Jimmy Kimmel hasn’t been funny since the Man Show went off the air, and even that’s being generous. But the former comedian — emphasis on “former” — decided to remind us all why his ratings live in the basement by taking a cheap shot at newly confirmed Department of Homeland Security Secretary Markwayne Mullin. Not for a policy position. Not for a controversial statement. For being a plumber.
Jimmy Kimmel: "Before he was elected to the Senate, Markwayne Mullin was plumber. That's right. We have a plumber protecting us from terrorism now."
The elitism of Hollywood summarized in one moment. 👇pic.twitter.com/2rQUQwlPit
— CJ Pearson (@Cjpearson) March 25, 2026
Yeah. A plumber. The guy who keeps your toilets flushing and your pipes from turning your basement into a swimming pool. That’s the punchline now.
Here’s the clip that tells you everything you need to know about Hollywood’s opinion of working Americans:
“Before he was elected to the Senate, Markwayne Mullin was a plumber. That’s right. We have a plumber protecting us from terrorism now.”
The smirk on Kimmel’s face said it all. To him, a man who built a business with his hands, who solved real problems for real people, who got elected to Congress and then the Senate before being tapped to lead DHS — that guy is a joke. Because he once fixed pipes.
The Party of the Working Class, Ladies and Gentlemen
This is the same left that plasters “Workers’ Rights” on every campaign sign from Brooklyn to Berkeley. The same crowd that lectures you about income inequality while sipping $18 oat milk lattes in Malibu. They love the working class right up until one of them gets a cabinet position. Then it’s comedy hour.
Kimmel wouldn’t dare mock a Harvard lawyer who’d never held a wrench. He wouldn’t snicker at some career bureaucrat who’s spent thirty years shuffling papers in a windowless office. But a plumber? Hilarious, apparently.
Abraham Lincoln split rails. Harry Truman sold suits. Ronald Reagan worked as a lifeguard. These men built character through labor before they built legacies in leadership. And Kamala Harris — well, she claims she worked at McDonald’s, though finding proof of that has become its own archaeological expedition.
Let’s Play a Game Called “Who Do You Actually Need?”
Here’s a fun thought experiment. Take every late-night host, every Hollywood activist, every blue-check pundit posting hot takes from their living room — pile them all up. Now ask yourself: does civilization collapse without them?
Not even close. You might miss the background noise for a week. Maybe two.

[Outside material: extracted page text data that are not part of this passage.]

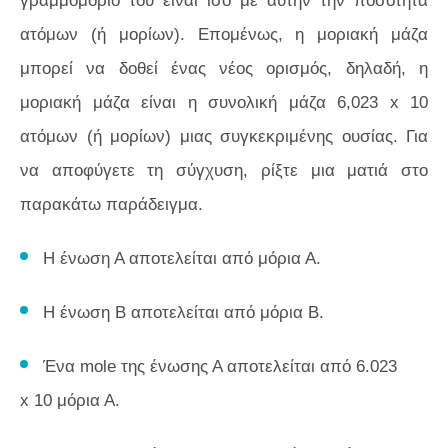
γραμμομόριο του είναι ίσο με αυτήν την ποσότητα
ατόμων (ή μορίων). Επομένως, η μοριακή μάζα
μπορεί να δοθεί ένας νέος ορισμός, δηλαδή, η
μοριακή μάζα είναι η συνολική μάζα 6,023 x 10
ατόμων (ή μορίων) μιας συγκεκριμένης ουσίας. Για
να αποφύγετε τη σύγχυση, ρίξτε μια ματιά στο
παρακάτω παράδειγμα.
Η ένωση Α αποτελείται από μόρια Α.
Η ένωση Β αποτελείται από μόρια Β.
Ένα mole της ένωσης Α αποτελείται από 6.023
x 10 μόρια Α.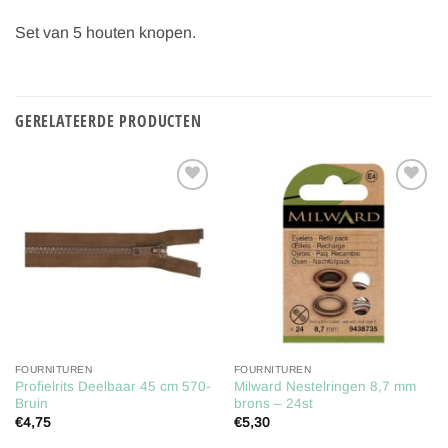
Set van 5 houten knopen.
GERELATEERDE PRODUCTEN
Toevoegen
Toevoegen
aan
aan
verlanglijst
verlanglijst
FOURNITUREN
FOURNITUREN
Profielrits Deelbaar 45 cm 570-
Milward Nestelringen 8,7 mm
Bruin
brons – 24st
€
4,75
€
5,30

Now remove every plumber, electrician, truck driver, farmer, garbage collector, and lineman in America. How long before things get ugly? Two weeks? Try two days before the panic sets in. The people who keep the lights on, the water running, and the shelves stocked are the backbone of this country. Jimmy Kimmel is the appendix — technically there, but nobody notices until something goes wrong.
Why This Matters Beyond One Bad Joke
This wasn’t just a monologue flop. It was a window into how the coastal elite actually views the sixty million Americans who work with their hands for a living. They see them as props. Useful at election time, punchlines the rest of the year.
And this is exactly why Trump keeps winning with working-class voters. He doesn’t look at a plumber and see a joke. He sees someone who built something real. Trump picked Mullin precisely because the man knows what it’s like to run a business, meet a payroll, and solve a problem that isn’t theoretical. That’s not a weakness on a résumé — it’s the whole point.
The left still can’t figure out why the blue-collar vote slipped through their fingers. Moments like this are the answer, gift-wrapped and served on a silver platter.
The Real Punchline
Here’s the kicker about Jimmy Kimmel’s legacy. Nobody’s watching reruns of his show. Nobody quotes his monologues. He creates nothing that outlasts the next news cycle. He’s not Johnny Carson. He’s not even Craig Ferguson. He’s a man who traded whatever comedic talent he once had for applause from an audience that claps because the sign tells them to.
Markwayne Mullin built a plumbing company, served his state, and now runs the Department of Homeland Security. Jimmy Kimmel reads jokes other people wrote while his ratings circle the drain.
Speaking of which — somebody should probably call a plumber.